Беспощадно сдергиваются последние покровы, и поэт с презрительным сожалением говорит: «Вот то, перед чем вы преклонялись. Мы все заворожены старыми наговорами наших предков, мы верим в слова, символы, эмблемы, – и во всем этом ложь; есть прекрасные слова, но нет для них достойного в мире соответствия. Никакого нет небесного огня, никакого не было Прометеева подвига, – жизнь вся плотская, земная, грубая. Вот люди едят и пьют, работают и играют, наживаются и разоряются, рожают детей и умирают, – вот они во всех делах своих, – в своем достоинстве и в своей пошлости, – и все это – ложь и призрак.
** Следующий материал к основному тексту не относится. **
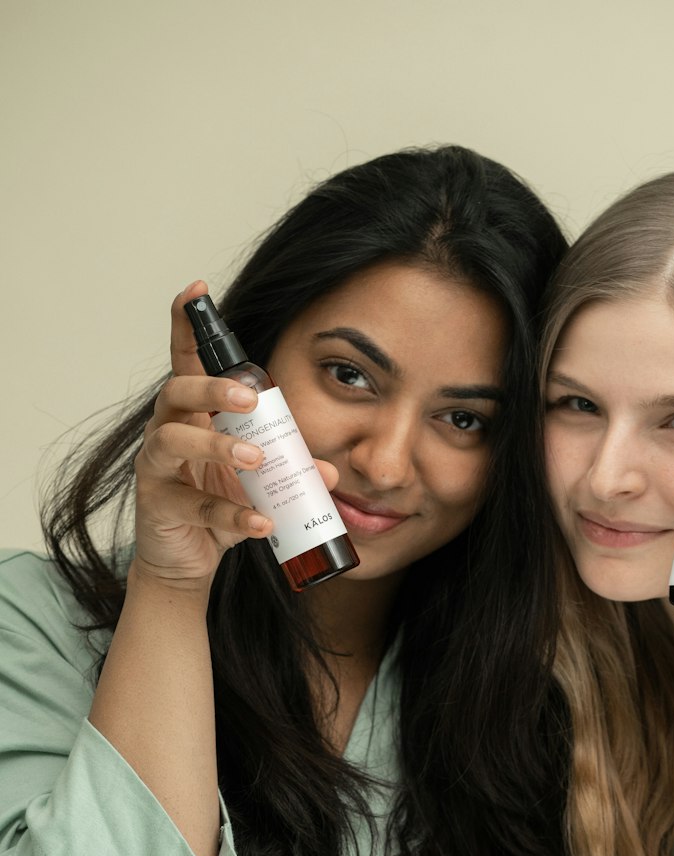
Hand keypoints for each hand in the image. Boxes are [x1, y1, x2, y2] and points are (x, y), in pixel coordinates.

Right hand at [132, 281, 335, 588]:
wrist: (187, 560)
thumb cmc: (219, 504)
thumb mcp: (258, 478)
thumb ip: (289, 466)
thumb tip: (329, 470)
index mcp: (194, 413)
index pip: (186, 362)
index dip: (187, 326)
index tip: (196, 291)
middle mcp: (167, 431)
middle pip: (175, 391)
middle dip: (211, 387)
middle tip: (249, 396)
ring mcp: (158, 469)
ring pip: (173, 441)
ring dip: (216, 446)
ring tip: (254, 458)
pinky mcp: (160, 507)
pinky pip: (194, 506)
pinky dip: (231, 515)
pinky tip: (260, 522)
Все разнообразие жизни, бьющей ключом, возникло как бы для того только, чтобы погибнуть.
А сам поэт, совместив в себе все земные чувства, перейдя все их ступени, не дал над собою власти ни одному, никакому не поддался обаянию. Потому кажется он бесстрастнейшим и беспристрастнейшим из художников. Он изображал людей без гнева и без злобы, часто с сожалением, всегда несколько презрительно. Никто из людей не был защищен от него обольщениями слова или дела, – все стояли перед ним, как на последнем суде, обнажив свои сокровеннейшие помыслы. На всякого человека был брошен поистине страшный свет, – как бы Рентгеновы лучи, но это не солнечный свет, при котором видел людей, напр<имер>, Шекспир.
Непримиримые противоречия жизни не прикрыты ничем. Да и к чему? Если жизнь нелепа и невозможна, то вот придет смерть и разрешит всякие невозможности. Смерть ужасна, но иногда лучше не жить и благо – умереть, освободиться и освободить» («Смерть Ивана Ильича»).
Но смерть воистину ужасна, – и как ни пустынно небо, как ни прикована к земле и к праху наша жизнь, живем мы однажды, и великие загадки бытия остаются все такими же роковыми и неотступными, – и неразрешимыми. А разрешить их надо, – но как?